¹ Department of Pathology, Charles University, Faculty of Medicine in Pilsen.
² Bioptic Laboratory Ltd.
³ Institute of Pathology, University Hospital Erlangen, Friedrich-Alexander University Erlangen-Nürnberg (FAU).
⁴ The Fingerland Department of Pathology, Charles University, Faculty of Medicine and University Hospital Hradec Kralove, Hradec Kralove, Czech Republic.
⁵ Service d'Anatomo-Pathologie, Department of Pathology, Hôpital Européen G Pompidou, APHP, Université de Paris.

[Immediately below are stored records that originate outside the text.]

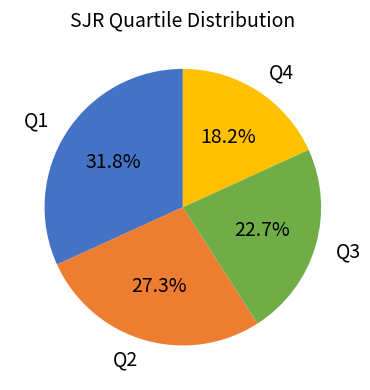

To the nearest percent, what is the difference between the Q4 and Q2 slice percentages?

9%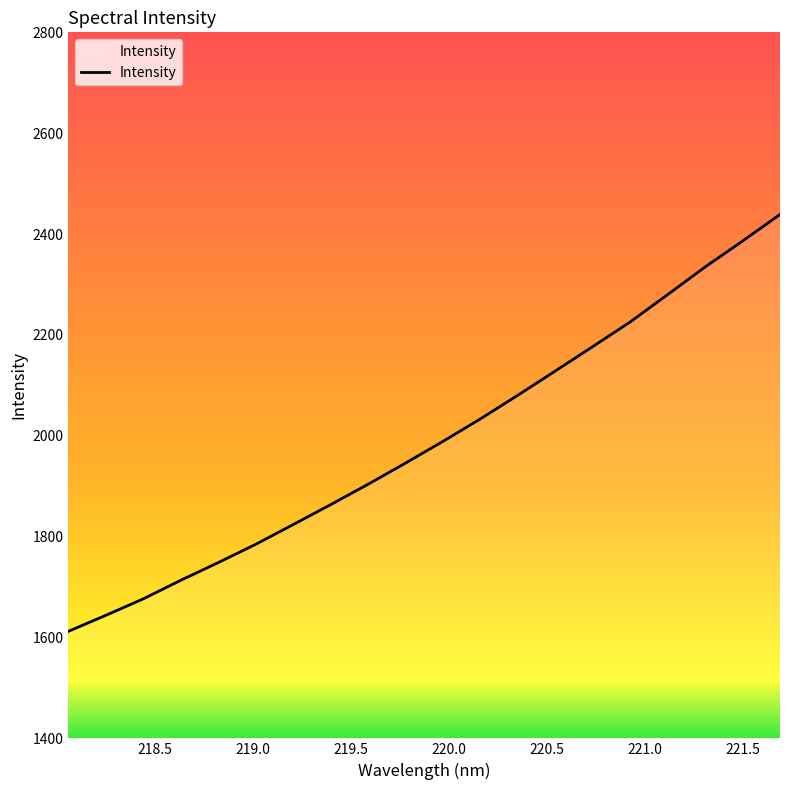

What is the difference between the maximum and minimum values?

826.6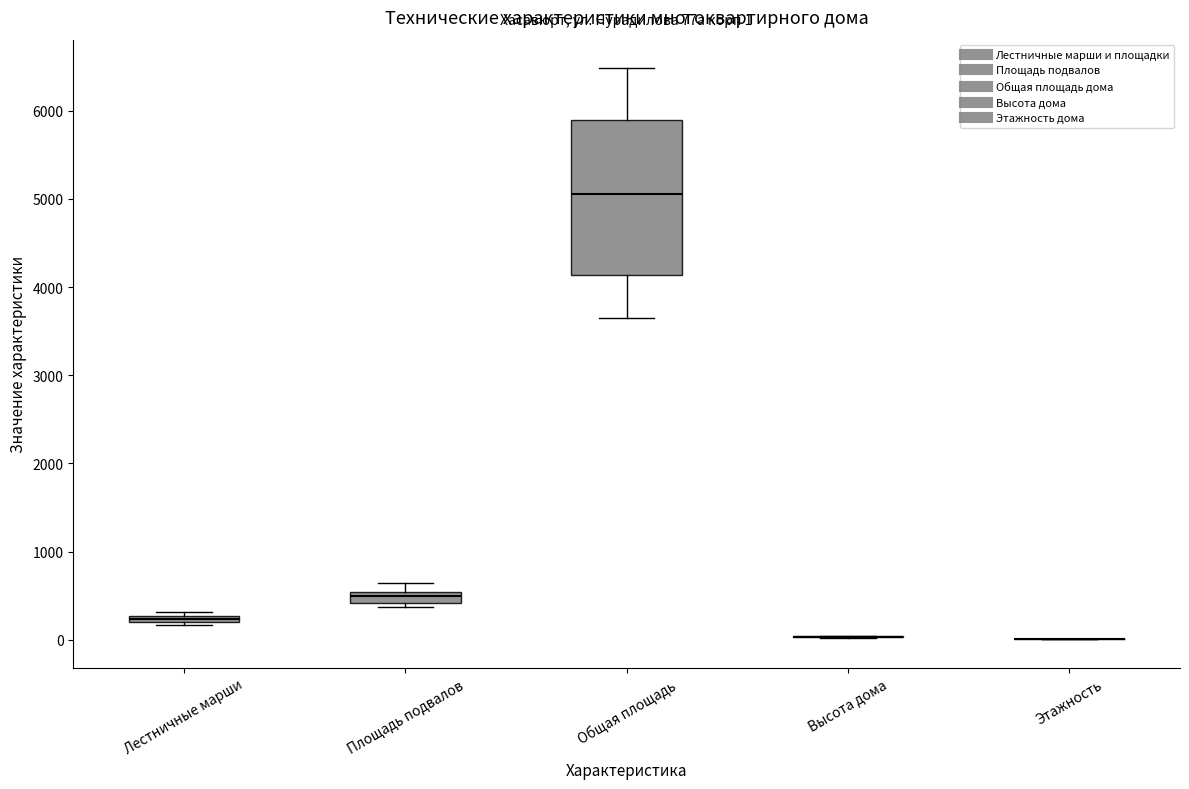

Comparing the boxes themselves (not the whiskers), which one is the tallest?

Общая площадь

⁶ Dermpath, Muenchen, Germany.
⁷ The University of Kansas School of Medicine.
⁸ Department of Pathology, and Molecular Pathology, University Hospital Zurich, Zurich, Switzerland.

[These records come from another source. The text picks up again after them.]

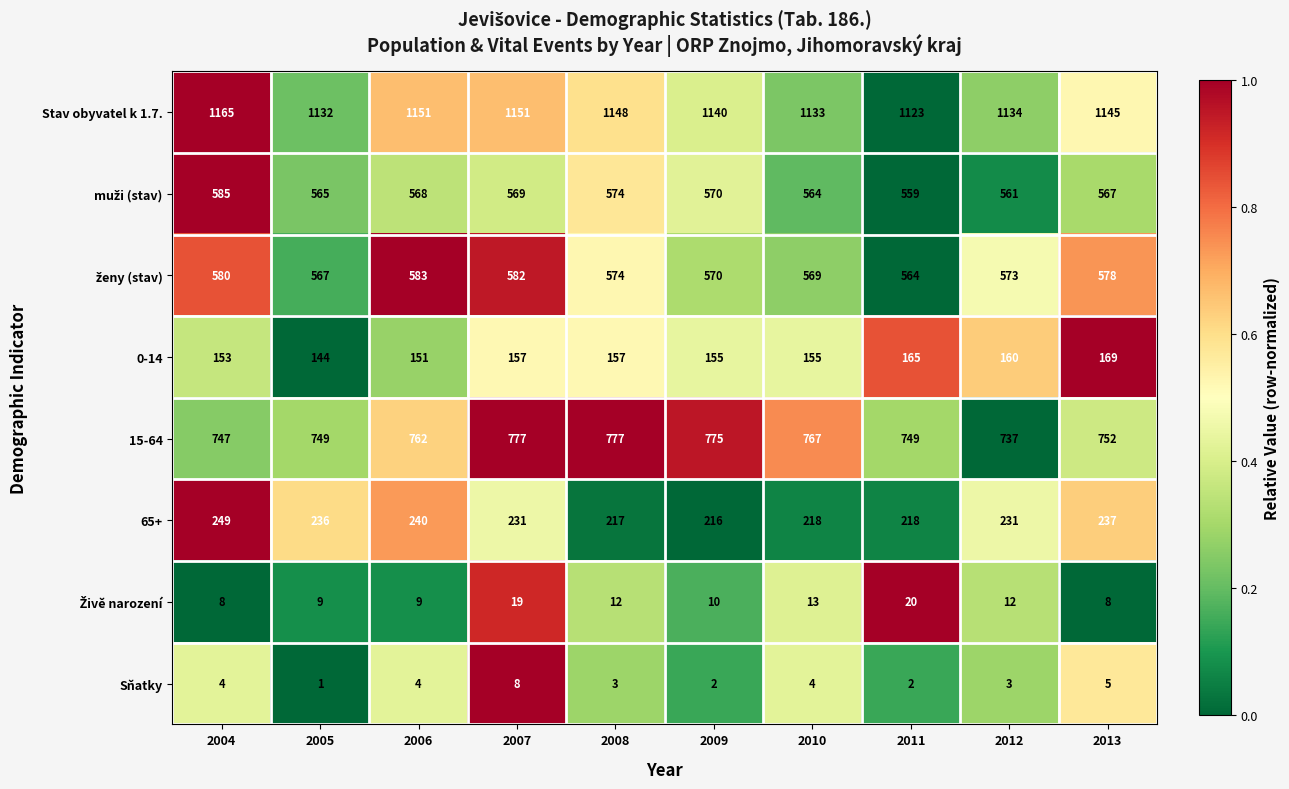

How many distinct data groups are displayed?

8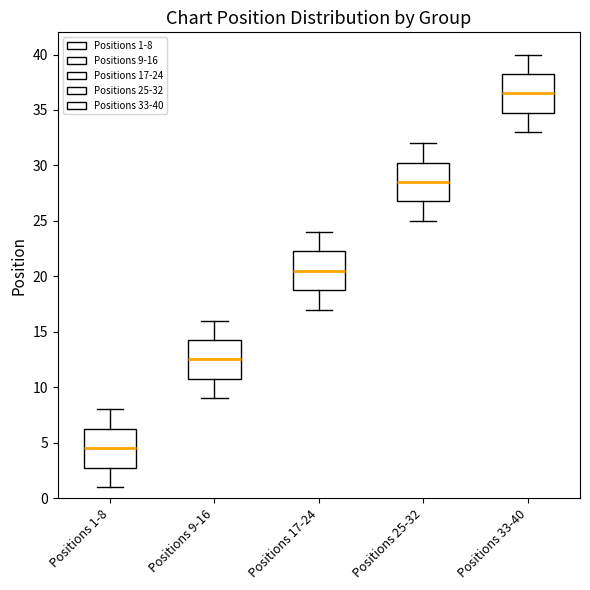

Reading left to right, transcribe this box plot: for each box, give where its median line is, the range the box spans, and where its two whiskers end, as read against the y-axis. The values are not printed on the chart, so give them approximately, as read against the axis.

Positions 1-8: median 4.5, box 3.0 to 6.5, whiskers 1.0 to 8.0
Positions 9-16: median 12.5, box 11.0 to 14.5, whiskers 9.0 to 16.0
Positions 17-24: median 20.5, box 19.0 to 22.5, whiskers 17.0 to 24.0
Positions 25-32: median 28.5, box 27.0 to 30.5, whiskers 25.0 to 32.0
Positions 33-40: median 36.5, box 35.0 to 38.5, whiskers 33.0 to 40.0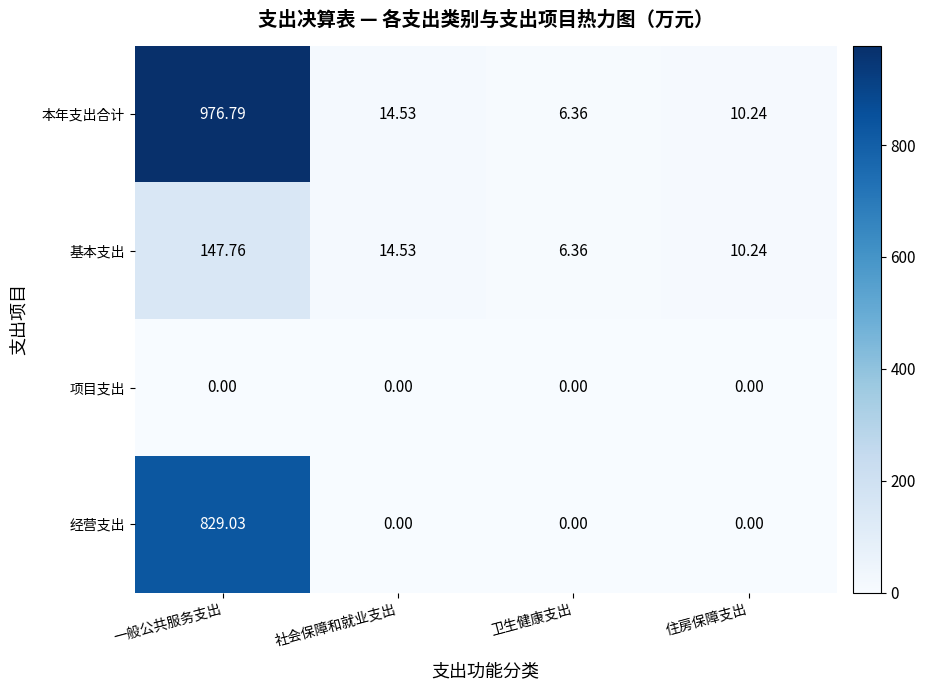

List the series in order of their overall mean, highest first.

本年支出合计, 经营支出, 基本支出, 项目支出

⁹ Consultoria em Patologia, Botucatu, São Paulo, Brazil.
¹⁰ Department of Otorhinolaryngology and Head and Neck Surgery, University Hospital Erlangen, Erlanden.
¹¹ Departments of Otorhinolaryngology.
¹² Department of Pathology and Laboratory Medicine, The University of Kansas Medical Center, Kansas City, KS.

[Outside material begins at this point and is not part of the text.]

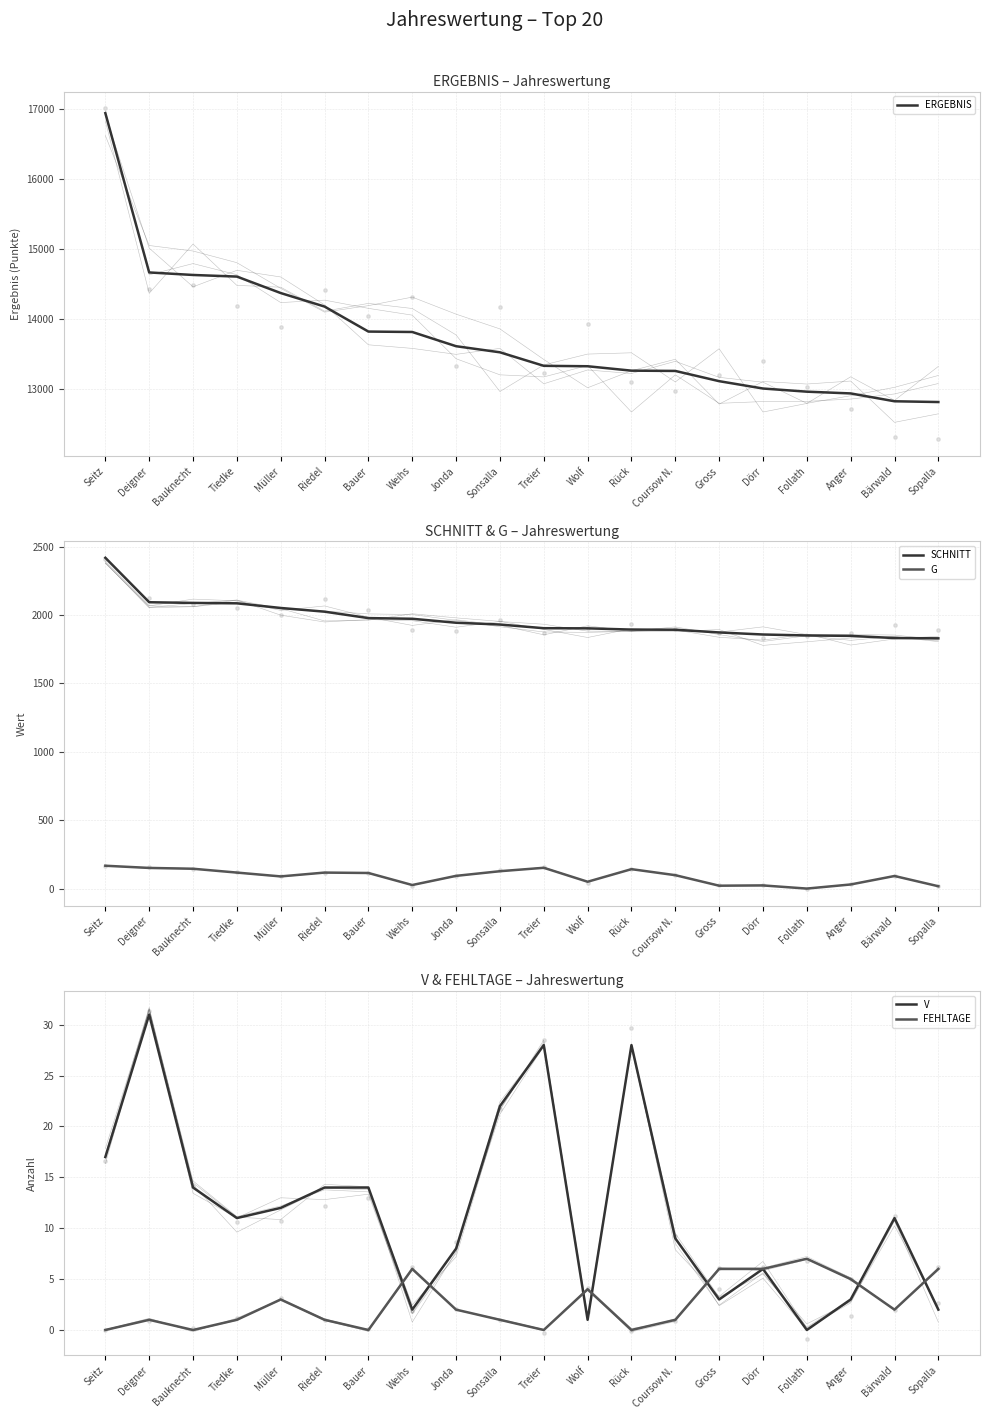

Is the value of G at Coursow N. greater than the value of FEHLTAGE at Bauknecht?

Yes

¹³ Department of Pathology, Tenon Hospital, Sorbonne University, Paris, France.
¹⁴ Department of Pathology, Medical University of Vienna, Vienna, Austria.
¹⁵ Molecular and Genetic Laboratory, Bioptic Laboratory Ltd, Pilsen.
¹⁶ Pathology, Turku University Hospital.
¹⁷ Institute of Biomedicine, Pathology, University of Turku, Turku, Finland.

PMID: 39760648
DOI: 10.1097/PAS.0000000000002349

Abstract

Adenoid cystic carcinomas (AdCC) of salivary gland origin have long been categorized as fusion-defined carcinomas owing to the almost universal presence of the gene fusion MYB::NFIB, or less commonly MYBL1::NFIB. Sinonasal AdCC is an aggressive salivary gland malignancy with no effective systemic therapy. Therefore, it is urgent to search for potentially targetable genetic alterations associated with AdCC. We have searched the authors' registries and selected all AdCCs arising in the sinonasal tract. The tumors were examined histologically, immunohistochemically, by next generation sequencing (NGS) and/or fluorescence in situ hybridization (FISH) looking for MYB/MYBL1 and/or NFIB gene fusions or any novel gene fusions and/or mutations. In addition, all tumors were tested for HPV by genotyping using (q)PCR. Our cohort comprised 88 cases of sinonasal AdCC, predominantly characterized by canonical MYB::NFIB (49 cases) and MYBL1::NFIB (9 cases) fusions. In addition, noncanonical fusions EWSR1::MYB; ACTB::MYB; ESRRG::DNM3, and ACTN4::MYB were identified by NGS, each of them in 1 case. Among nine fusion-negative AdCCs, FISH detected rearrangements in MYB (7 cases), NFIB (1 case), and EWSR1 (1 case). Six AdCCs lacked fusions or gene rearrangements, while 11 cases were unanalyzable. Mutational analysis was performed by NGS in 31/88 (35%) AdCCs. Mutations in genes with established roles in oncogenesis were identified in 21/31 tumors (68%), including BCOR (4/21; 19%), NOTCH1 (3/21; 14%), EP300 (3/21; 14%), SMARCA4 (2/21; 9%), RUNX1 (2/21; 9%), KDM6A (2/21; 9%), SPEN (2/21; 9%), and RIT1, MGA, RB1, PHF6, PTEN, CREBBP, DDX41, CHD2, ROS1, TAF1, CCD1, NF1, PALB2, AVCR1B, ARID1A, PPM1D, LZTR1, GEN1, PDGFRA, each in 1 case (1/21; 5%). Additional 24 cases exhibited a spectrum of gene mutations of uncertain pathogenetic significance. No morphologic differences were observed between AdCCs with MYBL1::NFIB and MYB::NFIB fusions. Interestingly, mutations in the NOTCH genes were seen in connection with both canonical and noncanonical fusions, and often associated with high-grade histology or metatypical phenotype, as well as with poorer clinical outcome. Noncanonical fusions were predominantly observed in metatypical AdCCs. These findings emphasize the value of comprehensive molecular profiling in correlating morphologic characteristics, genetic landscape, and clinical behavior in AdCC.